Maintaining VDI security hygiene without resistance from employees

CISO’s are all too aware that maintaining 100% uptime is essential for productivity and to this end they prioritise the availability and protection of their organisations’ systems. The spectre of the WannaCry ransomware attack, which cost the NHS in the UK millions and could have been fended off by a software update made available weeks before, looms large in the minds of anyone with responsibility for security.  

It’s understandable. The cyberattack surface is constantly growing, and as well as safeguarding their companies and their colleagues against corporate threats, many CISOs feel they are now obliged to become the go-to authority on volatile global and national security issues too. 

Their determination to close gaps in their corporate armour by strictly imposing a rigid upgrade programme, however, can meet with considerable resistance. One of the biggest challenges is establishing a more cyber-security-focused culture. All too often the security team are regarded negatively, seen as imposing disruptive processes that are considered unnecessary by other departments. Many employees don’t want to engage with cyber-security practices, and while they fully expect to have access to systems and solutions 24/7, they have little patience for the impact on their everyday tasks that an update might present. Human nature also plays its part in the delaying tactics that are used to avoid installations that could change or impact employees’ familiar interactions with existing applications.   

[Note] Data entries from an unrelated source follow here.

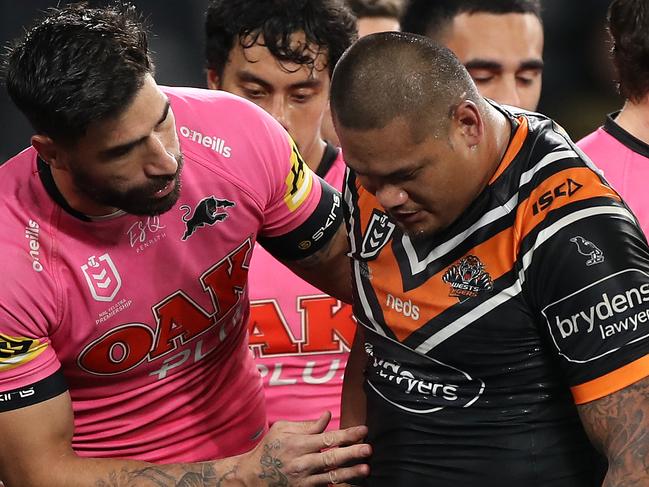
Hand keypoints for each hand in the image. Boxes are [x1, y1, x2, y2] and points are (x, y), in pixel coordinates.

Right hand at [239, 411, 369, 485]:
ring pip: (331, 476)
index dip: (346, 434)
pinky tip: (352, 484)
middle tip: (368, 449)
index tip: (362, 430)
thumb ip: (307, 425)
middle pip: (331, 457)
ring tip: (365, 469)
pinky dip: (339, 485)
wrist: (254, 476)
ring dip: (350, 473)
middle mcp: (302, 462)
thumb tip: (328, 416)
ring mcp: (303, 479)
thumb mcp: (282, 430)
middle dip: (351, 453)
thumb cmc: (269, 448)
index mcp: (297, 444)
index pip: (327, 438)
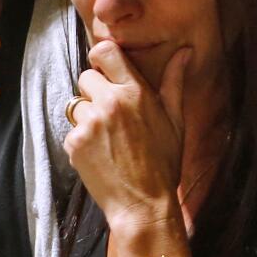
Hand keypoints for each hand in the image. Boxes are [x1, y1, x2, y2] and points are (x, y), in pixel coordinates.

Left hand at [63, 41, 191, 235]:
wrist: (143, 204)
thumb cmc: (163, 163)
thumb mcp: (175, 120)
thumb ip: (173, 82)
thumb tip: (184, 52)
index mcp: (135, 92)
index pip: (104, 52)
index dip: (101, 59)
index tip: (106, 71)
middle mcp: (110, 102)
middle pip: (86, 77)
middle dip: (95, 92)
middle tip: (112, 117)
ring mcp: (89, 123)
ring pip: (77, 105)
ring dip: (87, 118)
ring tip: (108, 140)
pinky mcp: (74, 142)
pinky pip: (72, 130)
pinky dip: (81, 141)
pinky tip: (100, 155)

The difficulty of keeping remote workers secure

Putting in place a cyber-security culture was tricky enough when employees were office-based, but it has become even more so now that hybrid and remote working are the norm and reliance on remote managed and unmanaged access solutions is commonplace.

Cloud-based solutions that provide virtual desktop and virtual PC infrastructure including Citrix, Azure Virtual Desktop, w365 and VMWare, have helped to establish hybrid working as standard practice. Not only do they deliver the data and applications that employees need they also enable companies to control resources such as identity and access policies and make system administration much easier. The flip side to this, however, is the frequency of security updates and re-configuration that must be factored in to protect users and information.  

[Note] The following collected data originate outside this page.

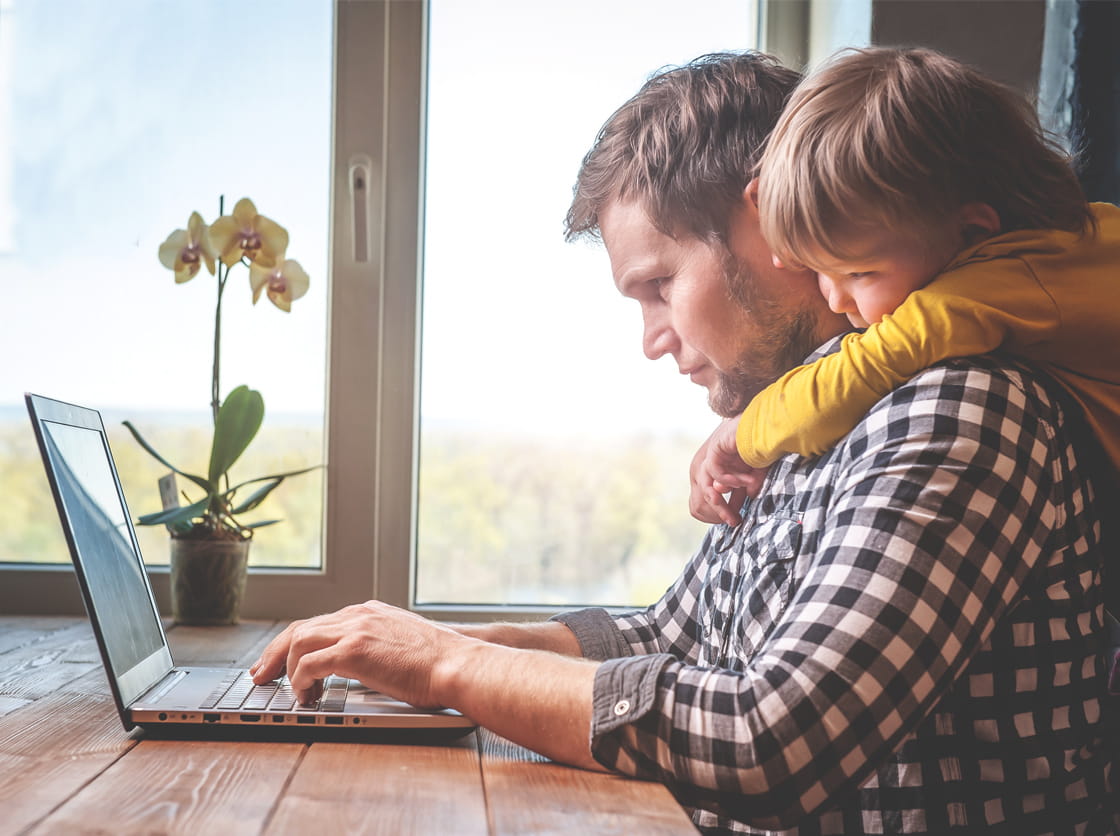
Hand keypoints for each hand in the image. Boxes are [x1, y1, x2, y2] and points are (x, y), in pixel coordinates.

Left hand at [250, 600, 472, 707]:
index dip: (294, 643)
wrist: (459, 663)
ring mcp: (356, 629)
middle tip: (260, 676)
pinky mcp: (355, 651)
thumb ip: (379, 645)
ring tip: (294, 694)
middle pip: (300, 628)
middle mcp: (359, 614)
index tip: (280, 662)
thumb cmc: (440, 663)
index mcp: (370, 612)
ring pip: (299, 642)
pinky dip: (301, 681)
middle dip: (275, 654)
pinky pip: (310, 664)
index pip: (319, 622)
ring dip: (289, 671)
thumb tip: (363, 667)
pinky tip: (306, 696)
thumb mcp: (404, 643)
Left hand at [689, 417, 767, 525]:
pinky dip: (729, 479)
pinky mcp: (715, 448)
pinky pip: (715, 471)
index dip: (721, 511)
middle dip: (718, 512)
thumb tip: (746, 499)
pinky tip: (743, 482)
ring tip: (734, 514)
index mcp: (718, 473)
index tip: (736, 520)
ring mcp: (711, 457)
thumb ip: (746, 487)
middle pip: (702, 496)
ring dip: (721, 503)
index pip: (710, 498)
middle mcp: (711, 466)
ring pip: (706, 487)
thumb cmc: (761, 447)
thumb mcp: (754, 474)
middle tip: (734, 522)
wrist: (765, 424)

From a CISO perspective virtual infrastructure allows them to keep their arms around the security ecosystem. They can take advantage of the often monthly patches to physical servers and guest virtual machines and keep systems up to date with new software versions as and when they become available, knowing that this will protect against recently launched malware and remote access security flaws.

While some security software updates can take just minutes, others can take hours, involve reinstallation, and require the involvement of employees and this can have operational implications. Employees are no longer in a confined, controllable space using only company-managed endpoints. Instead, a mixture of managed and unmanaged devices is now more commonplace, and while CISOs are under pressure to keep security update activity to a minimum, they are only too aware that they must balance this with the potential risk of a cyberattack and the growing vulnerability of unmanaged devices.   

There is no doubt that virtual desktops, particularly those that are regularly updated with security patches, can enhance systems against attacks on applications and data at a cloud level. Securing data input at the endpoint – even a virtual endpoint – however, carries the same risk that it always did.  

New approach could solve the issue

It is possible that adopting a new security strategy and/or implementing just one type of security solution could have the answer to both problems – enabling CISOs to reduce disruptive updates and at the same time defend devices against attack.

Fundamentally, and against a backdrop of increasing cyberattacks, all organisations should be implementing zero trust. It may not be a popular approach with employees initially and requires considerable buy-in at every level from the c-suite down, but it is the most effective way to ensure that access is given only after the user or device is assessed and verified. 

If zero trust is just a step too far, or while it is being established, CISOs should be looking for a security solution that enhances and supports their existing remote access infrastructure. This needs to protect against the most insidious cyber-attacks, such as kernel level keylogging and screen grabbing, which are commonly deployed on unmanaged endpoint devices as a means for bad actors to gain entry to corporate networks. 

This type of protection, which is as effective in defending virtual desktops as it is in combatting attacks on any physical device, will wrap data and applications securely, ensuring that they are containerised against malware, without any need to identify the malware itself. 

Combatting the complacency of employees when it comes to spending time on cyber-security practices means finding solutions that are easy to implement and deploy, and most importantly, which require a single download to the device they are using. CISOs or administrators should have visibility over who has already downloaded the solution and straightforward mechanisms to ensure non-users are directed to download it so they can gain access to their virtual desktop infrastructure. 

The net effect of this is that any device, whether it is outside the physical corporate perimeter, within it, or in transit, will continue to be protected. CISOs will also have the reassurance of knowing that they can achieve a more workable approach to keeping the company, and employees, secure, and can reduce the frequency of updates that threaten to impact operations, or which are meeting resistance from colleagues.